→ **Aim of the exercise**
Across the entries that follow, tally every line holding the word "Bullet" and reply with the count alone.
* * * *
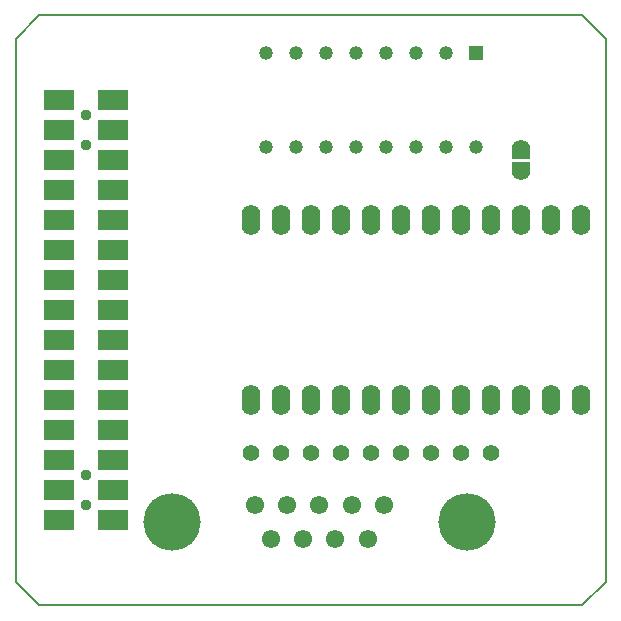
<source format=gbr>
G04 DesignSpark PCB PRO Gerber Version 10.0 Build 5299*
G04 #@! TF.Part,Single*
G04 #@! TF.FileFunction,Soldermask,Top*
G04 #@! TF.FilePolarity,Negative*
%FSLAX35Y35*%
%MOIN*%
G04 #@! TA.AperFunction,SMDPad,CuDef*
%AMT126*0 Bullet Pad at angle 0*21,1,0.06200,0.03100,0,0,0*%
%ADD126T126*%
G04 #@! TA.AperFunction,ComponentPad*
%ADD71O,0.06200X0.10137*%
%ADD134R,0.04649X0.04649*%
G04 #@! TD.AperFunction*
%ADD10C,0.00500*%
G04 #@! TA.AperFunction,ComponentPad*
%ADD18C,0.03743*%
%ADD135C,0.04649*%
%ADD129C,0.05476*%
%ADD16C,0.06106*%
G04 #@! TA.AperFunction,SMDPad,CuDef*
%ADD125C,0.06200*%
G04 #@! TA.AperFunction,ComponentPad*
%ADD17C,0.19098*%
G04 #@! TA.AperFunction,SMDPad,CuDef*
%ADD19R,0.10436X0.06893*%
%AMT128*0 Bullet Pad at angle 180*21,1,0.06200,0.03100,0,0,180*%
%ADD128T128*%
G04 #@! TD.AperFunction*
X0Y0D02*
D02*
D10*
X225801Y311839D02*
X233675Y303965D01*
Y122863D01*
X225801Y114989D01*
X44699D01*
X36825Y122863D01*
Y303965D01*
X44699Y311839D01*
X225801D01*
D02*
D16*
X116500Y148414D03*
X121894Y137233D03*
X127287Y148414D03*
X132681Y137233D03*
X138075Y148414D03*
X143469Y137233D03*
X148862Y148414D03*
X154256Y137233D03*
X159650Y148414D03*
D02*
D17*
X88882Y142823D03*
X187268D03*
D02*
D18*
X60250Y148414D03*
Y158414D03*
Y268414D03*
Y278414D03*
D02*
D19*
X51195Y143414D03*
Y153414D03*
Y163414D03*
Y173414D03*
Y183414D03*
Y193414D03*
Y203414D03*
Y213414D03*
Y223414D03*
Y233414D03*
Y243414D03*
Y253414D03*
Y263414D03*
Y273414D03*
Y283414D03*
X69305Y143414D03*
Y153414D03*
Y163414D03*
Y173414D03*
Y183414D03*
Y193414D03*
Y203414D03*
Y213414D03*
Y223414D03*
Y233414D03*
Y243414D03*
Y253414D03*
Y263414D03*
Y273414D03*
Y283414D03*
D02*
D71*
X115250Y183414D03*
Y243414D03*
X125250Y183414D03*
Y243414D03*
X135250Y183414D03*
Y243414D03*
X145250Y183414D03*
Y243414D03*
X155250Y183414D03*
Y243414D03*
X165250Y183414D03*
Y243414D03*
X175250Y183414D03*
Y243414D03*
X185250Y183414D03*
Y243414D03*
X195250Y183414D03*
Y243414D03*
X205250Y183414D03*
Y243414D03*
X215250Y183414D03*
Y243414D03*
X225250Y183414D03*
Y243414D03*
D02*
D126*
X205250Y265614D03*
D02*
D125*
Y267164D03*
D02*
D128*
Y261214D03*
D02*
D125*
Y259664D03*
D02*
D129*
X115250Y165914D03*
X125250D03*
X135250D03*
X145250D03*
X155250D03*
X165250D03*
X175250D03*
X185250D03*
X195250D03*
D02*
D134*
X190250Y299044D03*
D02*
D135*
X120250Y267784D03*
Y299044D03*
X130250Y267784D03*
Y299044D03*
X140250Y267784D03*
Y299044D03*
X150250Y267784D03*
Y299044D03*
X160250Y267784D03*
Y299044D03*
X170250Y267784D03*
Y299044D03*
X180250Y267784D03*
Y299044D03*
X190250Y267784D03*
X0Y0D02*
M02*

</source>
* * * *
→ **Solution**
2